**EXERCISE REQUIREMENTS**
Please reproduce, with no changes, the lines from the one containing "Hist. Photo Collection: median" through the one containing "Reading top to", including both of those lines.

**GIVEN DATA**

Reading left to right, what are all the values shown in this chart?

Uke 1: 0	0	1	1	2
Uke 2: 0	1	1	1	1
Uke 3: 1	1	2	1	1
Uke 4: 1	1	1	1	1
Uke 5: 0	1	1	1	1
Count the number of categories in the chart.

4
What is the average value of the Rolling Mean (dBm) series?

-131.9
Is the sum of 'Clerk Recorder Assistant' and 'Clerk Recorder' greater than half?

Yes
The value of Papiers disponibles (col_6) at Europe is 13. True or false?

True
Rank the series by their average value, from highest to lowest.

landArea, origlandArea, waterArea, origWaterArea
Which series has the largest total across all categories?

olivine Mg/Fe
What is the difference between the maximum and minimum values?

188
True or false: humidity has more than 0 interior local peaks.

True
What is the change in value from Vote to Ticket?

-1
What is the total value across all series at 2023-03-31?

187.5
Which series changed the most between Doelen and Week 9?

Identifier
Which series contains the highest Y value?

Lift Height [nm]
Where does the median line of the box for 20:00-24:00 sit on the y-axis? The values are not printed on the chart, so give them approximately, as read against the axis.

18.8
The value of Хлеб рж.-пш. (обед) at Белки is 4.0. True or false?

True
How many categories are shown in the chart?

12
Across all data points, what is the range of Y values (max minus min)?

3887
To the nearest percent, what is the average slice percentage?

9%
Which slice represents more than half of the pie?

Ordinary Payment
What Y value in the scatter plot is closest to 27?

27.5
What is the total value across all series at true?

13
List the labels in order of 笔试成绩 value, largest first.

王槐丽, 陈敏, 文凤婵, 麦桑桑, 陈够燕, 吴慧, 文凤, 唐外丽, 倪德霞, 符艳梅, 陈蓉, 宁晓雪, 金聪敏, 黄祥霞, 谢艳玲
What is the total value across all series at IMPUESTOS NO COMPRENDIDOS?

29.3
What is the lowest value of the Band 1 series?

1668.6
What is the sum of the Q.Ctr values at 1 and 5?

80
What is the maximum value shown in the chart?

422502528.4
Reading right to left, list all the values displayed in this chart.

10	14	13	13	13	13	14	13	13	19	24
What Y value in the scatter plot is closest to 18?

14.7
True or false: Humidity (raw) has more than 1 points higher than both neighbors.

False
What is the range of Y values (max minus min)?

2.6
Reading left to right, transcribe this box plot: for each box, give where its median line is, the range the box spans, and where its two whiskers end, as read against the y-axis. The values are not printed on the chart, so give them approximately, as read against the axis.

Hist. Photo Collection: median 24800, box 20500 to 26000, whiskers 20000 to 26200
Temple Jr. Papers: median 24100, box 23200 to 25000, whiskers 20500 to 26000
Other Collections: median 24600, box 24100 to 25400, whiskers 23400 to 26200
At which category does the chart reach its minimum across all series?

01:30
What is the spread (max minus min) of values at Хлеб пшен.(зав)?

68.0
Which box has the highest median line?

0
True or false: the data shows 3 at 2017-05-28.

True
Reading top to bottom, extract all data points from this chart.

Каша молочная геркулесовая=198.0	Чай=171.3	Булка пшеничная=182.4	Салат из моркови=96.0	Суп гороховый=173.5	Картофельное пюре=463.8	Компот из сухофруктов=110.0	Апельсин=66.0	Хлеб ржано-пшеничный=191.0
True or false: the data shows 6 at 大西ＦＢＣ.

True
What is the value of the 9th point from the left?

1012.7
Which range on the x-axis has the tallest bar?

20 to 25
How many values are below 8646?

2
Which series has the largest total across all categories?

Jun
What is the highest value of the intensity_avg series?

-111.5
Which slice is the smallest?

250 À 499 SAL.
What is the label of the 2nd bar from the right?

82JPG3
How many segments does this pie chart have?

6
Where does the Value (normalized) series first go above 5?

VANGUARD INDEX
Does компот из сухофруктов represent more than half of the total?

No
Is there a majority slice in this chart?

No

**ANSWER TO THE PROBLEM**
Hist. Photo Collection: median 24800, box 20500 to 26000, whiskers 20000 to 26200
Temple Jr. Papers: median 24100, box 23200 to 25000, whiskers 20500 to 26000
Other Collections: median 24600, box 24100 to 25400, whiskers 23400 to 26200
At which category does the chart reach its minimum across all series?

01:30
What is the spread (max minus min) of values at Хлеб пшен.(зав)?

68.0
Which box has the highest median line?

0
True or false: the data shows 3 at 2017-05-28.

True
Reading top to bottom, extract all data points from this chart.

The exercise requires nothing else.